### EXERCISE DETAILS
Reproduce word for word the stretch from "B - Uber actually" through "of no help." in the forum thread below about Uber surge pricing in Phoenix.

━━ GIVEN TEXT ━━

# Uber in Phoenix cheating riders or drivers?



## Travis B (Oct 3, 2014)

With 15 baseball teams in Spring Training here in the Phoenix area, Uber often shows several different locations having surge pricing. That being the case, I have driven to the middle of a surge area and get NO pings. I then drive around that surge area, NO pings. Also, I try driving from that surge area to the surge location that is connected to it, and still NO pings.

Consider the following as possibilities.

A - The areas are showing surge prices being charged to the riders, but there really is not surge demand. The extra Uber drivers in that area are really not needed. Uber is just increasing their profits by charging surge prices on the trips that are being taken.

B - Uber actually does have the surge demand, but for whatever reason, I am not getting the pings.

*Does anyone know if Uber will "black ball" a driver and their access to trips is limited in some way?*

*Might there be a technical reason why I am not getting the trips?*

When I email Uber about this, I get the standard "cut and paste answer" that does not answer my question.

When I go to the local Uber office and talk to someone, they are of no help.

Does anyone have any ideas on this?

Any help on this will be appreciated!!!

Travis B


----------



## ElectroFuzz (Jun 10, 2014)

C - when there is a surge passengers wait for it to be over.
Don't believe me? Fire up Lyft, when Uber surges Lyft pings like crazy.


----------



## scrurbscrud (Sep 11, 2014)

Travis B said:


> With 15 baseball teams in Spring Training here in the Phoenix area, Uber often shows several different locations having surge pricing. That being the case, I have driven to the middle of a surge area and get NO pings. I then drive around that surge area, NO pings. Also, I try driving from that surge area to the surge location that is connected to it, and still NO pings.

━━━
━━ INFORMATION SUPPLIED ━━

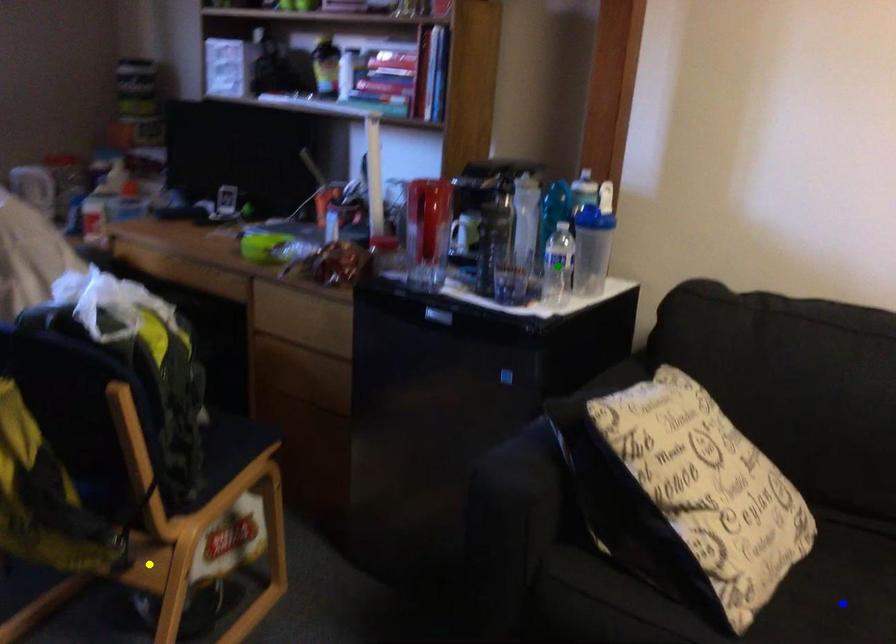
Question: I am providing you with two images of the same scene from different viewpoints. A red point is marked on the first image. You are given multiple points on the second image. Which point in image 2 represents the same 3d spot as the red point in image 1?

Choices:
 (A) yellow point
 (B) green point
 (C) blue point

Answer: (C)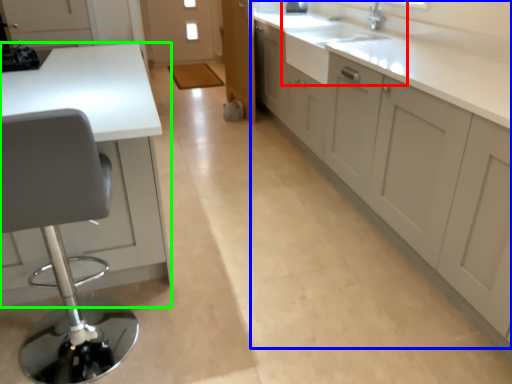
Question: Considering the real-world distances, which object is farthest from sink (highlighted by a red box)? cabinetry (highlighted by a blue box) or countertop (highlighted by a green box)?

Choices:
 (A) cabinetry
 (B) countertop

Answer: (B)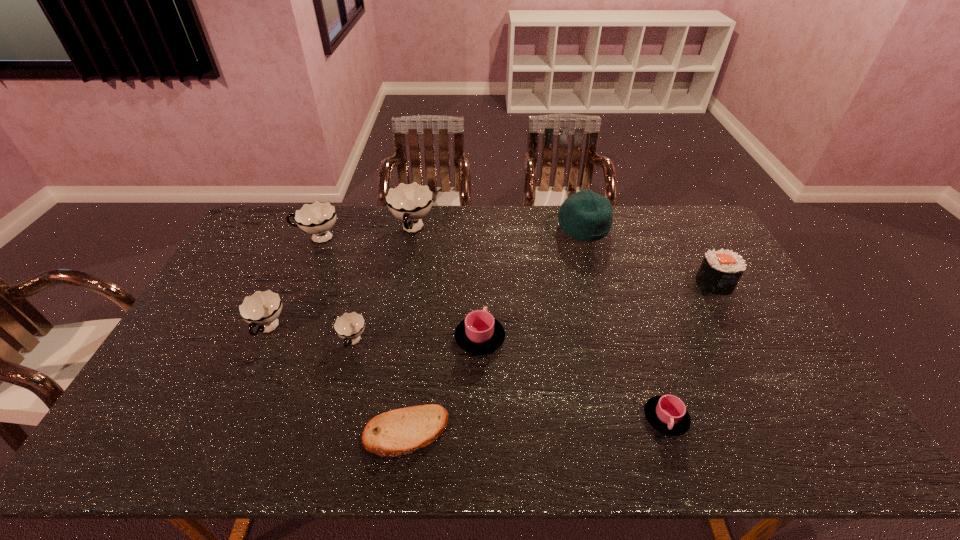
Where is `the right pink cup`? The height and width of the screenshot is (540, 960). the right pink cup is located at coordinates (667, 414).

This screenshot has height=540, width=960. Find the location of `the shortest object`. the shortest object is located at coordinates (398, 432).

Find the location of a particular element. This screenshot has width=960, height=540. vacant point located on the left of the beanie is located at coordinates (488, 228).

Image resolution: width=960 pixels, height=540 pixels. Identify the location of vacant space located 0.090m on the side of the biggest white cup with the handle. (406, 266).

Where is `vacant space located on the side of the third smallest white cup with the handle`? vacant space located on the side of the third smallest white cup with the handle is located at coordinates (274, 239).

Where is `free spot located 0.120m on the side of the third smallest white cup with the handle`? This screenshot has height=540, width=960. free spot located 0.120m on the side of the third smallest white cup with the handle is located at coordinates click(259, 239).

At what (x,y) coordinates should I click in order to perform the action: click on blank space located 0.180m on the back of the sushi. Please return your answer as a coordinate pair (x, y). The width and height of the screenshot is (960, 540). Looking at the image, I should click on (689, 238).

You are a GUI agent. You are given a task and a screenshot of the screen. Output one action in this format:
    pyautogui.click(x=<x>, y=<y>)
    Task: Click on the free space located on the side of the fourth shortest cup with the handle
    The image size is (960, 540).
    Given the screenshot: What is the action you would take?
    pyautogui.click(x=239, y=393)

Find the location of `free space located on the side of the smallest white cup with the handle`. free space located on the side of the smallest white cup with the handle is located at coordinates (324, 453).

Identify the location of vacant area situated on the side with the handle of the left pink cup. This screenshot has width=960, height=540. (480, 258).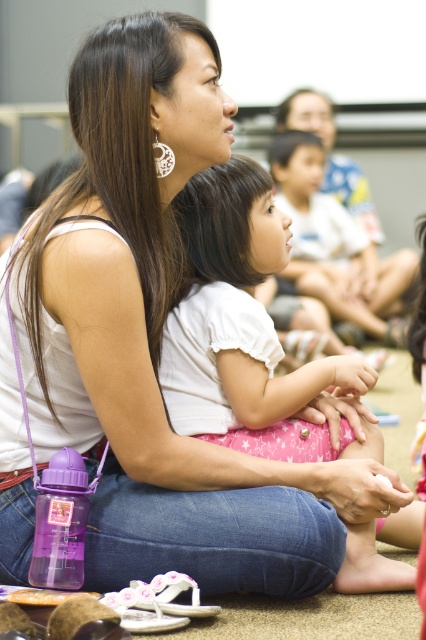
Question: Does white cotton shirt at center lie behind white cotton shirt at upper center?

Choices:
 (A) yes
 (B) no

Answer: (B)

Question: In this image, where is white cotton shirt at center located relative to white cotton shirt at upper center?

Choices:
 (A) above
 (B) below

Answer: (B)

Question: Which object appears farthest from the camera in this image?

Choices:
 (A) white cotton shirt at upper center
 (B) white cotton shirt at center

Answer: (A)

Question: Considering the relative positions of white cotton shirt at center and white cotton shirt at upper center in the image provided, where is white cotton shirt at center located with respect to white cotton shirt at upper center?

Choices:
 (A) above
 (B) below

Answer: (B)

Question: Which point is farther from the camera taking this photo?

Choices:
 (A) (313, 264)
 (B) (247, 365)

Answer: (A)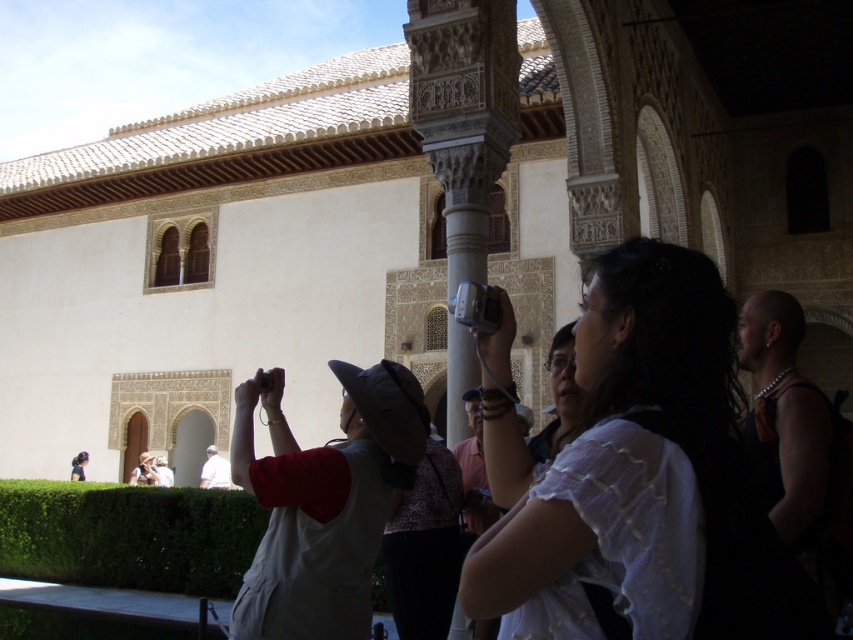
Question: Can you confirm if white lace shirt at center is thinner than black leather backpack at right?

Choices:
 (A) no
 (B) yes

Answer: (B)

Question: Does gray fabric hat at center have a smaller size compared to light brown straw hat at center?

Choices:
 (A) no
 (B) yes

Answer: (A)

Question: Which of the following is the closest to the observer?

Choices:
 (A) pos(155,480)
 (B) pos(604,531)
 (C) pos(257,481)

Answer: (B)

Question: Which point is farther to the camera?

Choices:
 (A) black leather backpack at right
 (B) gray fabric hat at center
 (C) matte white shirt at center

Answer: (C)

Question: Observing the image, what is the correct spatial positioning of gray fabric hat at center in reference to white cotton shirt at center?

Choices:
 (A) right
 (B) left

Answer: (B)

Question: Which point is closer to the camera?

Choices:
 (A) black leather backpack at right
 (B) white cotton shirt at center
 (C) light brown straw hat at center
 (D) gray fabric hat at center

Answer: (A)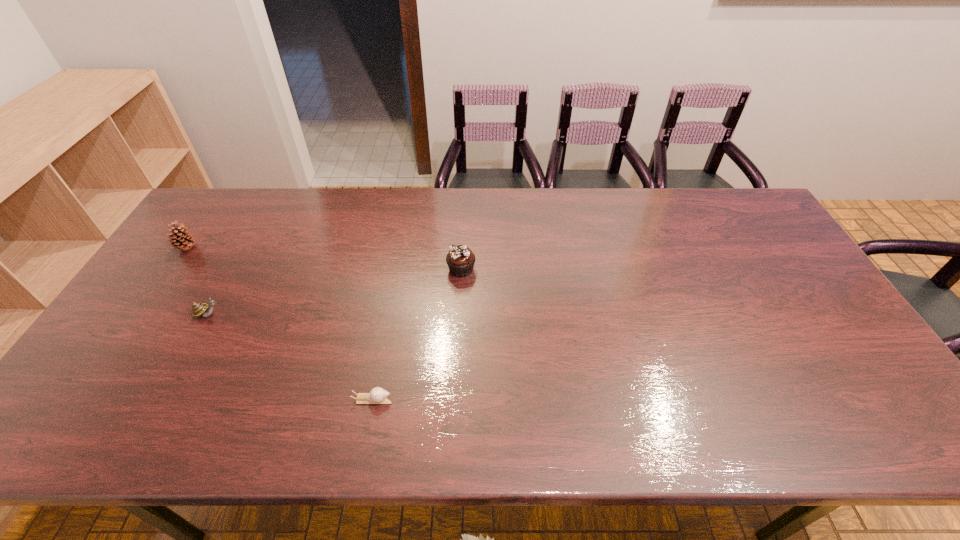
Locate an element on the screen. This screenshot has width=960, height=540. the leftmost object is located at coordinates (179, 234).

You are a GUI agent. You are given a task and a screenshot of the screen. Output one action in this format:
    pyautogui.click(x=<x>, y=<y>)
    Task: Click on the farthest object
    This screenshot has width=960, height=540.
    Given the screenshot: What is the action you would take?
    pyautogui.click(x=179, y=234)

You are a GUI agent. You are given a task and a screenshot of the screen. Output one action in this format:
    pyautogui.click(x=<x>, y=<y>)
    Task: Click on the cupcake
    This screenshot has height=540, width=960.
    Given the screenshot: What is the action you would take?
    pyautogui.click(x=460, y=259)

Image resolution: width=960 pixels, height=540 pixels. What are the coordinates of `the third nearest object` in the screenshot? It's located at (460, 259).

You are a GUI agent. You are given a task and a screenshot of the screen. Output one action in this format:
    pyautogui.click(x=<x>, y=<y>)
    Task: Click on the third object from right to left
    This screenshot has height=540, width=960.
    Given the screenshot: What is the action you would take?
    pyautogui.click(x=198, y=309)

I want to click on the taller escargot, so click(198, 309).

At what (x,y) coordinates should I click in order to perform the action: click on the nearer escargot. Please return your answer as a coordinate pair (x, y). The width and height of the screenshot is (960, 540). Looking at the image, I should click on (377, 395).

At what (x,y) coordinates should I click in order to perform the action: click on the second object from right to left. Please return your answer as a coordinate pair (x, y). This screenshot has width=960, height=540. Looking at the image, I should click on (377, 395).

Find the location of a particular element. The width and height of the screenshot is (960, 540). blank space located on the right of the pinecone is located at coordinates (320, 248).

Where is `free space located 0.220m on the back of the rightmost object`? The height and width of the screenshot is (540, 960). free space located 0.220m on the back of the rightmost object is located at coordinates click(x=464, y=215).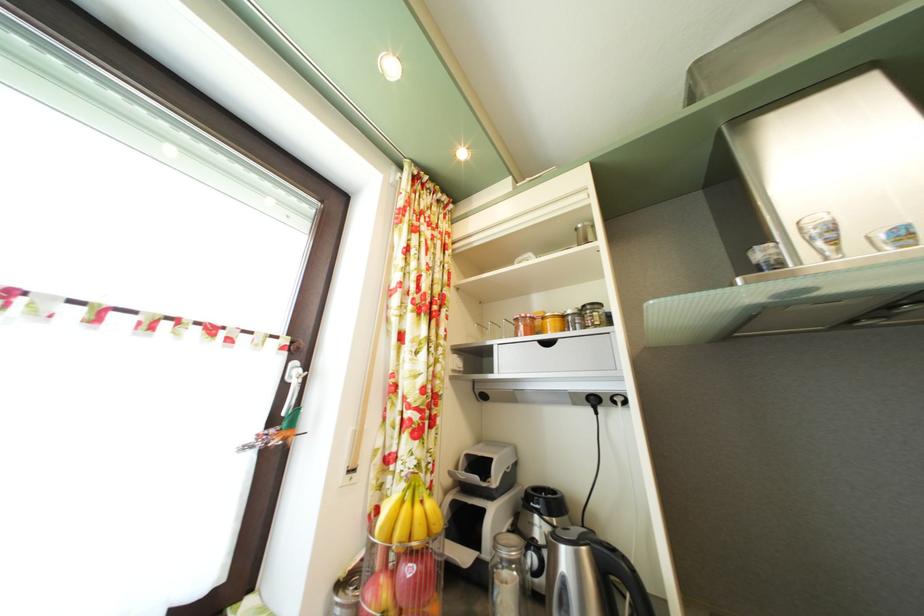
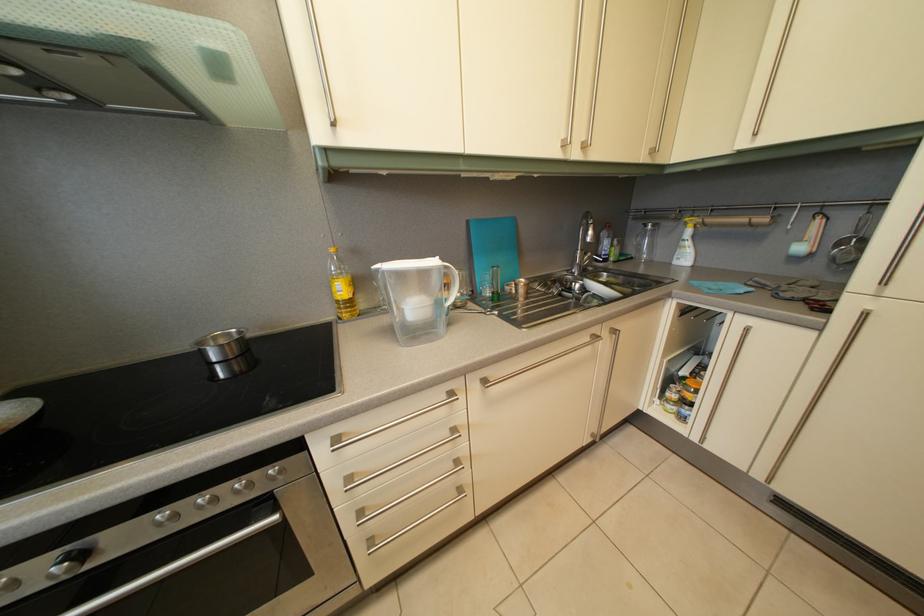
How did the camera likely rotate?

The camera's rotation is toward right-down.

━━━

### ANSWER FOR THE TASK
B - Uber actually does have the surge demand, but for whatever reason, I am not getting the pings.

*Does anyone know if Uber will "black ball" a driver and their access to trips is limited in some way?*

*Might there be a technical reason why I am not getting the trips?*

When I email Uber about this, I get the standard "cut and paste answer" that does not answer my question.

When I go to the local Uber office and talk to someone, they are of no help.